• **EXERCISE AIM**:
Retype each entry exactly as written, and keep the pictures out of the copy.

• **RECORDS SHOWN**:
.....

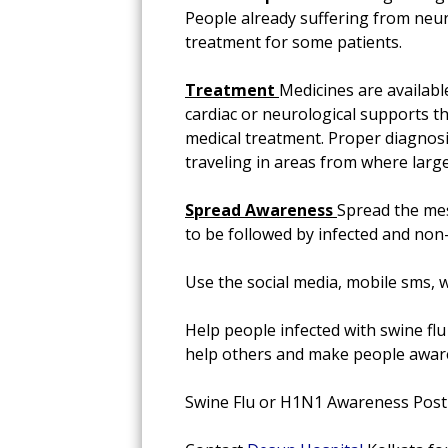
People already suffering from neu
treatment for some patients.
Treatment
Medicines are availabl
cardiac or neurological supports th
medical treatment. Proper diagnosis
traveling in areas from where large
Spread Awareness
Spread the mes
to be followed by infected and non-
Use the social media, mobile sms, w
Help people infected with swine flu 
help others and make people awar
Swine Flu or H1N1 Awareness Pos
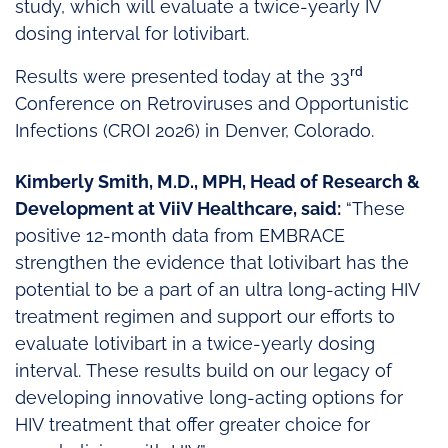
study, which will evaluate a twice-yearly IV
dosing interval for lotivibart.
rd
Results were presented today at the 33
Conference on Retroviruses and Opportunistic
Infections (CROI 2026) in Denver, Colorado.
Kimberly Smith, M.D., MPH, Head of Research &
Development at ViiV Healthcare, said:
“These
positive 12-month data from EMBRACE
strengthen the evidence that lotivibart has the
potential to be a part of an ultra long-acting HIV
treatment regimen and support our efforts to
evaluate lotivibart in a twice-yearly dosing
interval. These results build on our legacy of
developing innovative long-acting options for
HIV treatment that offer greater choice for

.....

• **EXERCISE RESULT**:
People already suffering from neu
treatment for some patients.
Treatment
Medicines are availabl
cardiac or neurological supports th
medical treatment. Proper diagnosis
traveling in areas from where large
Spread Awareness
Spread the mes
to be followed by infected and non-
Use the social media, mobile sms, w
Help people infected with swine flu 
help others and make people awar
Swine Flu or H1N1 Awareness Pos
study, which will evaluate a twice-yearly IV
dosing interval for lotivibart.
rd
Results were presented today at the 33
Conference on Retroviruses and Opportunistic
Infections (CROI 2026) in Denver, Colorado.
Kimberly Smith, M.D., MPH, Head of Research &
Development at ViiV Healthcare, said:
“These
positive 12-month data from EMBRACE
strengthen the evidence that lotivibart has the
potential to be a part of an ultra long-acting HIV
treatment regimen and support our efforts to
evaluate lotivibart in a twice-yearly dosing
interval. These results build on our legacy of
developing innovative long-acting options for
HIV treatment that offer greater choice for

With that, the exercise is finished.